*** Opening Data for review ***
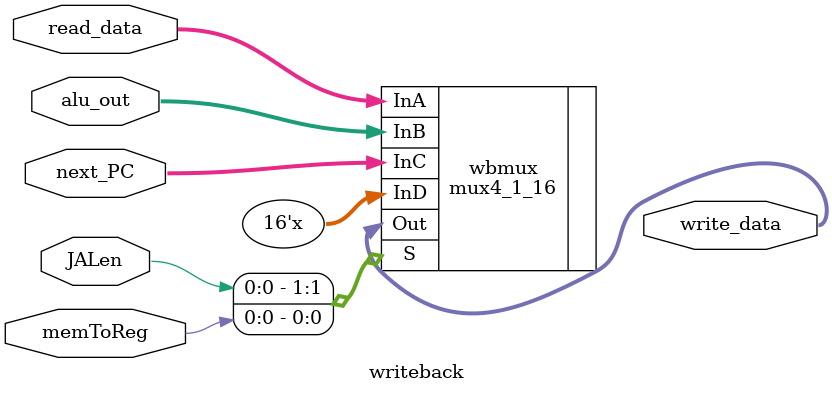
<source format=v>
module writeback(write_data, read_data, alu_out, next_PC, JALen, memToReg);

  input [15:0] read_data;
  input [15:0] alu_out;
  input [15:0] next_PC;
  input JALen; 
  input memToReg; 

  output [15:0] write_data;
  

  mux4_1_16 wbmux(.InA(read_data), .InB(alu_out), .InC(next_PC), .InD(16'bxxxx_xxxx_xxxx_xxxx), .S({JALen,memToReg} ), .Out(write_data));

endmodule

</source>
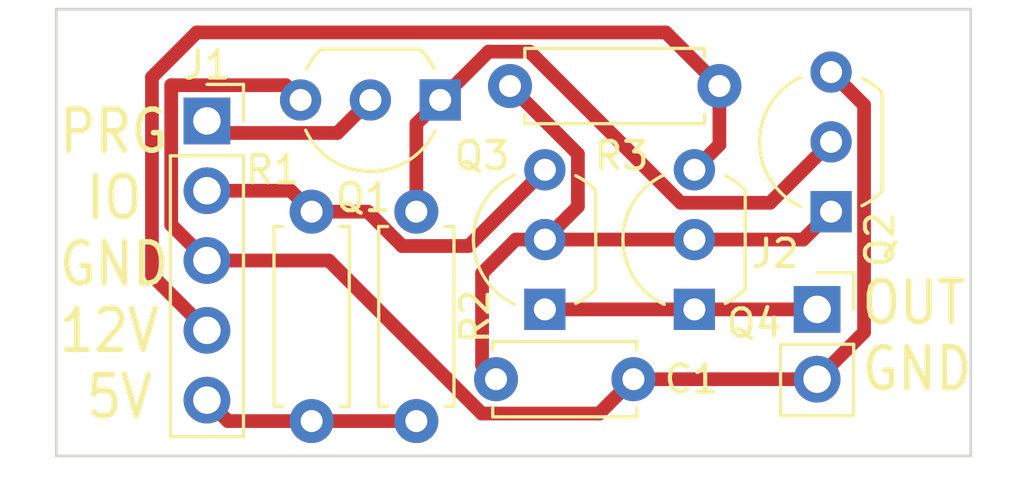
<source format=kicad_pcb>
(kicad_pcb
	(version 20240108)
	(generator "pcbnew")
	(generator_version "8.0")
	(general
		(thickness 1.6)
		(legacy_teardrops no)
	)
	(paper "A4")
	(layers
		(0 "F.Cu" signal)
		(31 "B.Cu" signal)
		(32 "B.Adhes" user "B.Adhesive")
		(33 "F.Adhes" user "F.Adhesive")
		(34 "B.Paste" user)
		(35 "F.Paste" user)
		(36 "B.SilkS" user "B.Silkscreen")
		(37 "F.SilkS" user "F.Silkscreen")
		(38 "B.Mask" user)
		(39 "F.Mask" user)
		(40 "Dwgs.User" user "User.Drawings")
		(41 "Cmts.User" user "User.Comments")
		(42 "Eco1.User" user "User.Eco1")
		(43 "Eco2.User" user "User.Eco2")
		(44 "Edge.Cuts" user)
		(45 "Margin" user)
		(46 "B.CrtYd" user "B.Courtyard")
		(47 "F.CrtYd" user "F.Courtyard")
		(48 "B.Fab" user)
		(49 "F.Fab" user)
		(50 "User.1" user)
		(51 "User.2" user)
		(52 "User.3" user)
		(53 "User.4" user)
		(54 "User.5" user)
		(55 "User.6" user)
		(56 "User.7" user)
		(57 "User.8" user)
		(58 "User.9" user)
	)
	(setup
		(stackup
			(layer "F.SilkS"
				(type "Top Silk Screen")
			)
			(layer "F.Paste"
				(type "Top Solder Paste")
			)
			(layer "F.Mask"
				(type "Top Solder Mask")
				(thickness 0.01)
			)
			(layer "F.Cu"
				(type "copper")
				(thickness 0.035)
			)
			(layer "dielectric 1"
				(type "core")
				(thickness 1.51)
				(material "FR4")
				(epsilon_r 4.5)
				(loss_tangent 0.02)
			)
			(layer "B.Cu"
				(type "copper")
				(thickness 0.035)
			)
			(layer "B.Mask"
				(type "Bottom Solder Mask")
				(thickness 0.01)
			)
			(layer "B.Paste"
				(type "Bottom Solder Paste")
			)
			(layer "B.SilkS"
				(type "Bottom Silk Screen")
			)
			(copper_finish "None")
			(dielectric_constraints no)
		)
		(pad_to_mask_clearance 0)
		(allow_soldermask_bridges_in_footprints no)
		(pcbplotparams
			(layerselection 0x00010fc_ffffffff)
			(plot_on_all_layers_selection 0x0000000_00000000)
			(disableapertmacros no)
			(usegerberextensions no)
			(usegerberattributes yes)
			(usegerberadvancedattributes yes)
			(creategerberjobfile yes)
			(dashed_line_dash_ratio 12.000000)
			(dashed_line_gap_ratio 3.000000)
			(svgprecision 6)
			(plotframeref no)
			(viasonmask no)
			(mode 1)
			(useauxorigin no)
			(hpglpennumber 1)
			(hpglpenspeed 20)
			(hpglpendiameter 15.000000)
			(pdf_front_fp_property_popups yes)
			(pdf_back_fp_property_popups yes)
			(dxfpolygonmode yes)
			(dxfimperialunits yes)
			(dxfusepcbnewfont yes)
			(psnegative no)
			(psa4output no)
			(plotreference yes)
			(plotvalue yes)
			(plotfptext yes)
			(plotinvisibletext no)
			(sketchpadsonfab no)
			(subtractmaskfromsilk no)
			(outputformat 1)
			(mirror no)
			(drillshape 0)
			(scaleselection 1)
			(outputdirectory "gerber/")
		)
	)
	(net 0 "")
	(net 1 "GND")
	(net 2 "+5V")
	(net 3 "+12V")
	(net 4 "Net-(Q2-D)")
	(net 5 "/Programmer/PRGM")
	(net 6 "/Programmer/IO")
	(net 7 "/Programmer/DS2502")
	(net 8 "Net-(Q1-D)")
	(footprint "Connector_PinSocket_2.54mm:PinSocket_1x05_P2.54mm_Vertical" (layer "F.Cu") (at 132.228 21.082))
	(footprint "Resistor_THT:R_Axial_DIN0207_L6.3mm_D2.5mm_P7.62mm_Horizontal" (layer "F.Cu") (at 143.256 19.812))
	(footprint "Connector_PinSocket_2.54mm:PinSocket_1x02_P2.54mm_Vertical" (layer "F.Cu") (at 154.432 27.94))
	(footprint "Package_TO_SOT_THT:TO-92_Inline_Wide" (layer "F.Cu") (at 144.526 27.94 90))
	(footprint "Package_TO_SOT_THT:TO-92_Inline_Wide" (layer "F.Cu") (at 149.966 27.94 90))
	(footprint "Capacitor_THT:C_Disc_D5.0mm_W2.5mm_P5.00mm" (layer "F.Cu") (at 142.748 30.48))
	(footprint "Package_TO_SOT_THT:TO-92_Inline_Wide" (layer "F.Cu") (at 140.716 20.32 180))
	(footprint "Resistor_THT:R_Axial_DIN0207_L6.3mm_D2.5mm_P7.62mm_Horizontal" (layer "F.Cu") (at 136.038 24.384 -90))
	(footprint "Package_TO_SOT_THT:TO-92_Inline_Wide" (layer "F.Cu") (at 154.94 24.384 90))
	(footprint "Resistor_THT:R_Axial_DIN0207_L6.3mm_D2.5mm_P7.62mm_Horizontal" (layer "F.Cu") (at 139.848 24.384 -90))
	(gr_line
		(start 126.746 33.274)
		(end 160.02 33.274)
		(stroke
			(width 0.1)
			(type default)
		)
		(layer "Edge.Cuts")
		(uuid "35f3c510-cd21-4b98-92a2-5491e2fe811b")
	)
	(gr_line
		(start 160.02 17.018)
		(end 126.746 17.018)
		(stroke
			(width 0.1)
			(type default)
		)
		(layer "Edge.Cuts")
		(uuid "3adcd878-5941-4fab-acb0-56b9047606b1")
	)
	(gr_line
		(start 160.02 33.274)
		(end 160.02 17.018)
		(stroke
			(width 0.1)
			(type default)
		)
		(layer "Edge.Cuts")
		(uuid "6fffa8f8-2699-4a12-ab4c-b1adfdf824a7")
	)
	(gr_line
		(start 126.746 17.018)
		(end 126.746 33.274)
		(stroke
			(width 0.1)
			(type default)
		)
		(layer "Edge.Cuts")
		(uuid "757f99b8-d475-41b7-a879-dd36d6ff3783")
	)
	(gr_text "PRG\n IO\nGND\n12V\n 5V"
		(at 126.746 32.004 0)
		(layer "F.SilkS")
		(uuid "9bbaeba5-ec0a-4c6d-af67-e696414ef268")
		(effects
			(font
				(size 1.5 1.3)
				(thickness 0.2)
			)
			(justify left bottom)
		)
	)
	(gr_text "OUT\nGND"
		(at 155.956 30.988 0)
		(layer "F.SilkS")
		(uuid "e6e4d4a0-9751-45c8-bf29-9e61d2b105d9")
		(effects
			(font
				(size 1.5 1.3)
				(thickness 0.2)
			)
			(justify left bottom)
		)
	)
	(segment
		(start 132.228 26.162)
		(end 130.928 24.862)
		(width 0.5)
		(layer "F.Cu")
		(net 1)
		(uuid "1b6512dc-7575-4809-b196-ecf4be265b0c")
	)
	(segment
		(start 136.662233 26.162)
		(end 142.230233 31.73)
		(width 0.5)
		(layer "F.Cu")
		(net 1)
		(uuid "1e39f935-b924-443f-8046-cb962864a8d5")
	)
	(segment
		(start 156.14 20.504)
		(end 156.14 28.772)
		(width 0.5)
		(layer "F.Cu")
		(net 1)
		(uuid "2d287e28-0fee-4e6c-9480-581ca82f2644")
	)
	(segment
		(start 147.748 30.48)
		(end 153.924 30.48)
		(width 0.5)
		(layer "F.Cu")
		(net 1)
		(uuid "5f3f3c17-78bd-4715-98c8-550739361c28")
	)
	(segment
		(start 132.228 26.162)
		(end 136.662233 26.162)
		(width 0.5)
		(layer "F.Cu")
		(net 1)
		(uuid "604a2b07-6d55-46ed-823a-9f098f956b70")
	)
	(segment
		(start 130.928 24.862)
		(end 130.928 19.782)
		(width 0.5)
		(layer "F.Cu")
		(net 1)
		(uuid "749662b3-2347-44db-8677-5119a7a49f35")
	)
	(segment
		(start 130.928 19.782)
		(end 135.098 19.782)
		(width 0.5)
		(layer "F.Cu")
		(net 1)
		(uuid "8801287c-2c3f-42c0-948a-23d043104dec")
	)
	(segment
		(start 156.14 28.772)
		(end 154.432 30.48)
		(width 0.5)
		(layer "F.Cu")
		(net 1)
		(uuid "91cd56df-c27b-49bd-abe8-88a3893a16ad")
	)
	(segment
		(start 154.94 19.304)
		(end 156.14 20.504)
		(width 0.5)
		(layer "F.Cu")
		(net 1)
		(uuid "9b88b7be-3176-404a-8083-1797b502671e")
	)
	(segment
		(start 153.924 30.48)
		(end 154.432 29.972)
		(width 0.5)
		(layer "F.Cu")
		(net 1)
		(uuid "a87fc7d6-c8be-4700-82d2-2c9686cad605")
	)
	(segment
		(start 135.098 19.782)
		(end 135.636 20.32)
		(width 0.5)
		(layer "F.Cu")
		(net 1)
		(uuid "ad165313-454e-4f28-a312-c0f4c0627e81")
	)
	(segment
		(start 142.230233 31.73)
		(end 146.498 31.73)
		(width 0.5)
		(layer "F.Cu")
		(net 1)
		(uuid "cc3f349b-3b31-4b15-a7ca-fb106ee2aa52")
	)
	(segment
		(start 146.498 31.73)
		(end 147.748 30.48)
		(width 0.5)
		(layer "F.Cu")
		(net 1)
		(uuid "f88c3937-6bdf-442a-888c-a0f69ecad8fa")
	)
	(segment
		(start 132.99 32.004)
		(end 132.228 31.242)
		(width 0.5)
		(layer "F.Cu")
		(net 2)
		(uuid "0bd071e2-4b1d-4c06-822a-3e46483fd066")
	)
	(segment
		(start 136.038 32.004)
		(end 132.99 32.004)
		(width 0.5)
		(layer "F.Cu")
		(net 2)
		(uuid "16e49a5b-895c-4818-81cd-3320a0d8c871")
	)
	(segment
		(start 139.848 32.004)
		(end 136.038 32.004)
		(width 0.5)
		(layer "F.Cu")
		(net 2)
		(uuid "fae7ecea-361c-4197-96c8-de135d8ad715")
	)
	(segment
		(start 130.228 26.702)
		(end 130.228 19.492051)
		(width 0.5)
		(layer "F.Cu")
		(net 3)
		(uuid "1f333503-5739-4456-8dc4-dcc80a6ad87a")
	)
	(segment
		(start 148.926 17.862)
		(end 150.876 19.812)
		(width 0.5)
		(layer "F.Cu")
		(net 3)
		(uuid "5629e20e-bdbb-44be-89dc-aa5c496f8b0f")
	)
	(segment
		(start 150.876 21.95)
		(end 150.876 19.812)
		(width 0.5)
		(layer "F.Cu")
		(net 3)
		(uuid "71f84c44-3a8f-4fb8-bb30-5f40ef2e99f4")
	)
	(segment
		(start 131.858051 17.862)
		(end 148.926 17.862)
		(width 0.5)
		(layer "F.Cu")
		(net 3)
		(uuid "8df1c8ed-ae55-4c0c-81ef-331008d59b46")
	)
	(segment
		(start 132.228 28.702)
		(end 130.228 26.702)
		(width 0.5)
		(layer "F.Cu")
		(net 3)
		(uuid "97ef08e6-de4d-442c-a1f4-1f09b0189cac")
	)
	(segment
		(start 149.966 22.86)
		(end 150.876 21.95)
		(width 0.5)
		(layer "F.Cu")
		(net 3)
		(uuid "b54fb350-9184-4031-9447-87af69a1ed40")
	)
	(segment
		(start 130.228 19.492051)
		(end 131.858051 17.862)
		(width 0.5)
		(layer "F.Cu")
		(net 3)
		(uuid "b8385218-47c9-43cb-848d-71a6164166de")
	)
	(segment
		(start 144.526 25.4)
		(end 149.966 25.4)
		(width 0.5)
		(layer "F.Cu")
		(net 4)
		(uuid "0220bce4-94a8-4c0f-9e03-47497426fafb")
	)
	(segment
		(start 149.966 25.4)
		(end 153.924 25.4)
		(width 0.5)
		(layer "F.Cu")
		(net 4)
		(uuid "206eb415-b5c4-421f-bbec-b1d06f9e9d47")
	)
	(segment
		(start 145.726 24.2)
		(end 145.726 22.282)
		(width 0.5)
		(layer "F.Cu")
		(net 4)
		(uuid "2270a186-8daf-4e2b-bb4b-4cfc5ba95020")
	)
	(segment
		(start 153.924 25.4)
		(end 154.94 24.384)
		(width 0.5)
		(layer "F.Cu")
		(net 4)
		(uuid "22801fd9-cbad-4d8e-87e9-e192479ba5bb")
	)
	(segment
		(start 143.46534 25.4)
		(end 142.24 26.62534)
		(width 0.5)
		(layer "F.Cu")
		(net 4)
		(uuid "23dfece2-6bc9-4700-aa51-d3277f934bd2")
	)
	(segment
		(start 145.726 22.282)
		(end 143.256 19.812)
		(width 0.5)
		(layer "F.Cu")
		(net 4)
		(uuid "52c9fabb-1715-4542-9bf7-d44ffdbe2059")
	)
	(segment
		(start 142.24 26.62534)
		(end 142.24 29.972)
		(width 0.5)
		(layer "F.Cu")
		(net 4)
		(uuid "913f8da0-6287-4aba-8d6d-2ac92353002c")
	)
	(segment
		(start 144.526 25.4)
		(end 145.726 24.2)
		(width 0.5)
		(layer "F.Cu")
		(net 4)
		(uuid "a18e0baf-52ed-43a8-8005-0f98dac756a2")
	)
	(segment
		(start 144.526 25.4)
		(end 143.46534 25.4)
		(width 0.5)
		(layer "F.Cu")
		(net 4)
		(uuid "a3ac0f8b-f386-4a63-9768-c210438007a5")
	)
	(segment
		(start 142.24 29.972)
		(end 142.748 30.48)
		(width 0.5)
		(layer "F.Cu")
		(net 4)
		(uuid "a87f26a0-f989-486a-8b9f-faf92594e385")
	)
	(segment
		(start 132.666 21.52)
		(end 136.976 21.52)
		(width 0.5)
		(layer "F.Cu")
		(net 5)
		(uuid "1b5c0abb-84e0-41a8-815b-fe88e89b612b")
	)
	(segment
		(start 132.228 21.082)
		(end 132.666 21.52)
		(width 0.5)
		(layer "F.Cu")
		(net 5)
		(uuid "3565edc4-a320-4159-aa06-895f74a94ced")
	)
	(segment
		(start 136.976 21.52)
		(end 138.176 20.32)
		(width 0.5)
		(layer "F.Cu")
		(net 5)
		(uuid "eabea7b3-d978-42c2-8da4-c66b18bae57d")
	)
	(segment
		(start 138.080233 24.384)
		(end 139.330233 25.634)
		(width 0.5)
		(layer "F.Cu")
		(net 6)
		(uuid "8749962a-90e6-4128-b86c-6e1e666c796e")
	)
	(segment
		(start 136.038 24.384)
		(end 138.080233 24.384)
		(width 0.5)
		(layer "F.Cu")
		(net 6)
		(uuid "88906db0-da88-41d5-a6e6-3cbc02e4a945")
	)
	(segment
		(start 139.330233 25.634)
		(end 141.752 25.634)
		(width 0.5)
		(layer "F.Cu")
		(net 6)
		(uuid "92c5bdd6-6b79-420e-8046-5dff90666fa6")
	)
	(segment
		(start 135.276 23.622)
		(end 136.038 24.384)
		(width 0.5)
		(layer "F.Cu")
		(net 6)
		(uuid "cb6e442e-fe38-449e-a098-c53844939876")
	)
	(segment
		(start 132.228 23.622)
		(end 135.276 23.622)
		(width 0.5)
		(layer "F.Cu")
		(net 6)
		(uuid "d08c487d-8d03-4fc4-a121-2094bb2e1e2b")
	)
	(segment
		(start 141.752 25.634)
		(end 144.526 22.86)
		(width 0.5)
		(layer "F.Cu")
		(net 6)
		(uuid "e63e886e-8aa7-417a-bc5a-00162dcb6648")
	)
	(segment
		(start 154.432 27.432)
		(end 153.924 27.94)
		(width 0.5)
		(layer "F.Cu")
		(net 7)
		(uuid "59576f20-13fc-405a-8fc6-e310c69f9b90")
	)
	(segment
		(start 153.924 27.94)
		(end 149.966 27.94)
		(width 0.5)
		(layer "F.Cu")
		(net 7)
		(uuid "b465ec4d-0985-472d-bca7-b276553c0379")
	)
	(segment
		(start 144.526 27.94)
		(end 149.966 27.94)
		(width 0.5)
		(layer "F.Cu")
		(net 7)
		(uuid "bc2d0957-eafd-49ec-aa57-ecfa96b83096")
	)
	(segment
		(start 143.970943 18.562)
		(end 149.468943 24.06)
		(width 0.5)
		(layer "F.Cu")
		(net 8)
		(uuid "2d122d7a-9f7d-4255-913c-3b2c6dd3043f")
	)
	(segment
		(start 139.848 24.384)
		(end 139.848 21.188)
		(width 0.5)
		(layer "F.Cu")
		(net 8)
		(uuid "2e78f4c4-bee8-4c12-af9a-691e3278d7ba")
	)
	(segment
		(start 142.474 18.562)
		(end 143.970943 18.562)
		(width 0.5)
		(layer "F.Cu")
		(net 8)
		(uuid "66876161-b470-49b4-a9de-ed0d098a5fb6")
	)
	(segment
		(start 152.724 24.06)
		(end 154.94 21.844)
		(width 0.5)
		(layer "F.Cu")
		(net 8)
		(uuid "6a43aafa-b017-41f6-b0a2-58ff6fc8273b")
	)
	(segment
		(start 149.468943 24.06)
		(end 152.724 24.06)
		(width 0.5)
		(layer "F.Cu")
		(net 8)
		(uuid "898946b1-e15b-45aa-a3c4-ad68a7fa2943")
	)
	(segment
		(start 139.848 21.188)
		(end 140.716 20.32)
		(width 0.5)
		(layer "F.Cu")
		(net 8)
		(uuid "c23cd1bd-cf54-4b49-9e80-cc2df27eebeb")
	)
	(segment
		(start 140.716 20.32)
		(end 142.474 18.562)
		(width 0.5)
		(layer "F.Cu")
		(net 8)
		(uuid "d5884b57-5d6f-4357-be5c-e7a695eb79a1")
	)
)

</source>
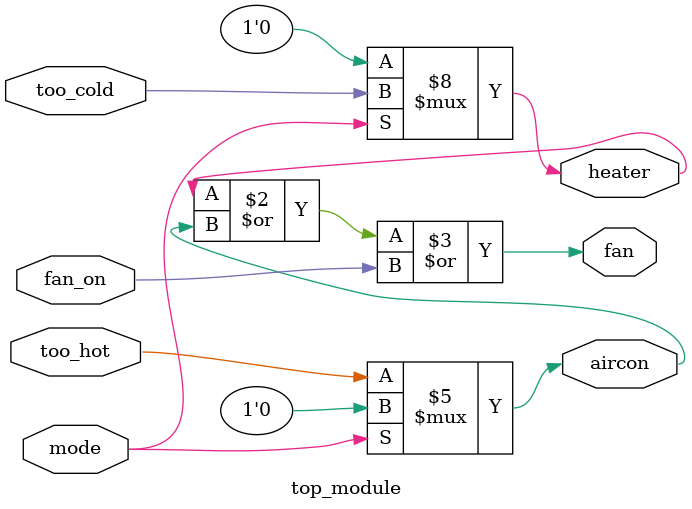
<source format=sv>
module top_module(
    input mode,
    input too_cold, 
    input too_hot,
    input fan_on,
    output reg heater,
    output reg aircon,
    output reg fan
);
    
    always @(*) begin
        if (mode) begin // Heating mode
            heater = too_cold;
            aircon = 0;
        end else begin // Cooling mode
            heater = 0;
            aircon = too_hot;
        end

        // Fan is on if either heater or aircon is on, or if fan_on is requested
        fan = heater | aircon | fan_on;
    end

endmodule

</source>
*** Closing Data for review ***
Work to complete:
Retype only this portion of the data above: the line containing "(end 153.924 25.4)", the line containing "(start 153.924 25.4)", and all lines between them, exactly.

Finished exercise:
		(end 153.924 25.4)
		(width 0.5)
		(layer "F.Cu")
		(net 4)
		(uuid "206eb415-b5c4-421f-bbec-b1d06f9e9d47")
	)
	(segment
		(start 145.726 24.2)
		(end 145.726 22.282)
		(width 0.5)
		(layer "F.Cu")
		(net 4)
		(uuid "2270a186-8daf-4e2b-bb4b-4cfc5ba95020")
	)
	(segment
		(start 153.924 25.4)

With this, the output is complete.